If you try and look into the file javadoc.collection, you will discover that this is indeed a typical, serialized version of a Java object; note that the file is not going to contain the files that are part of the collection, but only their name. This means, in particular, that the very existence of the collection will depend on the existence of the files spanned by the collection; in other words, deleting or modifying any of the indexed file may cause inconsistence in the collection (and, more importantly, in the index produced in the following steps). This is true of almost every collection: document collections may base their existence on some external data (files, web pages, mailbox files etc.), and they usually become inconsistent as soon as such data are modified, changed or deleted.

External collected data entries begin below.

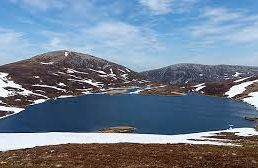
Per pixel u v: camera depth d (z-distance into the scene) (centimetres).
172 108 15250
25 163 4191
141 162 4106
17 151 5416
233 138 7725
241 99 19512
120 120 11950
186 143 6138
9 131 9981
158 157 4428
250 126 10881
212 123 11475
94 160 4238
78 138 7356
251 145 5816
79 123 11375
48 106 15612
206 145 5716
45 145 6175
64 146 5706
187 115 13225
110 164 3994
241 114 13625
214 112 14112
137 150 5062
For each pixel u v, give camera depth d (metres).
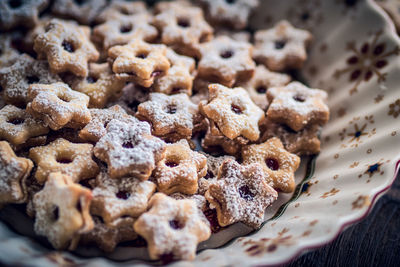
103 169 0.31
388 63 0.36
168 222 0.29
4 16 0.38
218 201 0.31
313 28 0.41
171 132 0.34
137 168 0.30
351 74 0.38
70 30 0.36
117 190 0.30
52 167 0.30
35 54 0.39
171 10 0.41
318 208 0.32
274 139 0.35
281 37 0.41
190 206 0.30
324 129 0.37
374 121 0.35
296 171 0.35
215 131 0.34
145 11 0.42
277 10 0.43
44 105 0.31
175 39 0.39
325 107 0.36
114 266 0.29
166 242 0.28
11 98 0.34
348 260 0.33
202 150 0.35
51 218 0.29
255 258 0.28
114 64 0.34
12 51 0.37
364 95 0.36
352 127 0.36
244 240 0.31
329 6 0.40
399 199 0.36
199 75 0.38
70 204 0.28
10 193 0.30
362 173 0.32
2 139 0.32
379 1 0.43
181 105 0.35
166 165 0.32
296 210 0.32
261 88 0.39
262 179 0.32
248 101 0.35
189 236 0.29
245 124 0.34
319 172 0.35
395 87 0.35
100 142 0.31
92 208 0.30
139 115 0.34
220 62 0.37
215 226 0.32
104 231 0.30
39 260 0.27
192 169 0.32
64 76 0.35
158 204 0.30
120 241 0.31
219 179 0.32
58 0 0.40
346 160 0.34
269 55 0.39
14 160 0.30
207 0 0.42
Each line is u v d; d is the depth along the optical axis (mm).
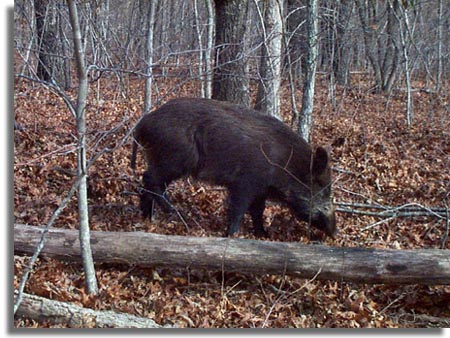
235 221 5098
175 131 5145
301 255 4344
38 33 8203
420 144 8141
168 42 9273
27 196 5414
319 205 5188
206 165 5133
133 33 8672
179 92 8602
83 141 3871
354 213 5461
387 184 6395
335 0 9453
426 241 5270
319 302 4312
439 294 4434
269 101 6812
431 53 13273
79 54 3807
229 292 4383
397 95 12648
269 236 5266
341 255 4340
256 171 5055
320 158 5137
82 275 4379
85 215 4090
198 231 5109
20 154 6180
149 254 4371
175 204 5625
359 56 16203
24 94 5941
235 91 6594
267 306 4273
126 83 8375
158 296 4254
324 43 10297
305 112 6293
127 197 5664
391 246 5086
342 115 9414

It is now time to index our collection. To do so, we simply pass the collection to the main method of the class IndexBuilder, which scans all documents in the collection and produces a number of indices, one for each field of the collection. The number of fields depends on the factory used to produce documents: in our case, we will get indices for the title (the content of the HTML title element, if present; the filename is used, instead, if the title element is absent) and the body (the textual content of the entire HTML page). Additionally, FileSetDocumentCollection sets the URI of each document to a URI pointing to the absolute location of the file in the file system; the document title is, once more, going to be the title appearing in the HTML content.

java -server it.unimi.di.mg4j.tool.IndexBuilder \
    --keep-batches --downcase -S javadoc.collection javadoc

The class IndexBuilder has a large number of options, as it runs in sequence the two phases of the indexing process. These phases are also available separately, mainly in the case of very large collection (hundreds of millions of documents) for which the memory limits are rather tight. You might need to specify a JVM memory option (e.g., -Xmx1G) to allow for more memory in such a case.

In this example, we have used the --downcase option that forces all the terms to be downcased: this means that the index will collapse words that differ only for the presence of upper/lowercase letters. For example, terms String and string will not be distinguished. More generally, you could specify a different term processor for custom term modification (in this case, the DowncaseTermProcessor class has been implicitly chosen). The -S option specifies that we are producing an index for the specified collection (javadoc.collection): if the option was omitted, Index would expect to index a document sequence read from standard input (more about this below). The --keep-batches option is not used normally, but we specify it here so to have a look at the temporary files generated during the indexing process. The last, unflagged option, javadoc, is the only mandatory option for Index, and it is the index basename, the basename after which all index files are stemmed.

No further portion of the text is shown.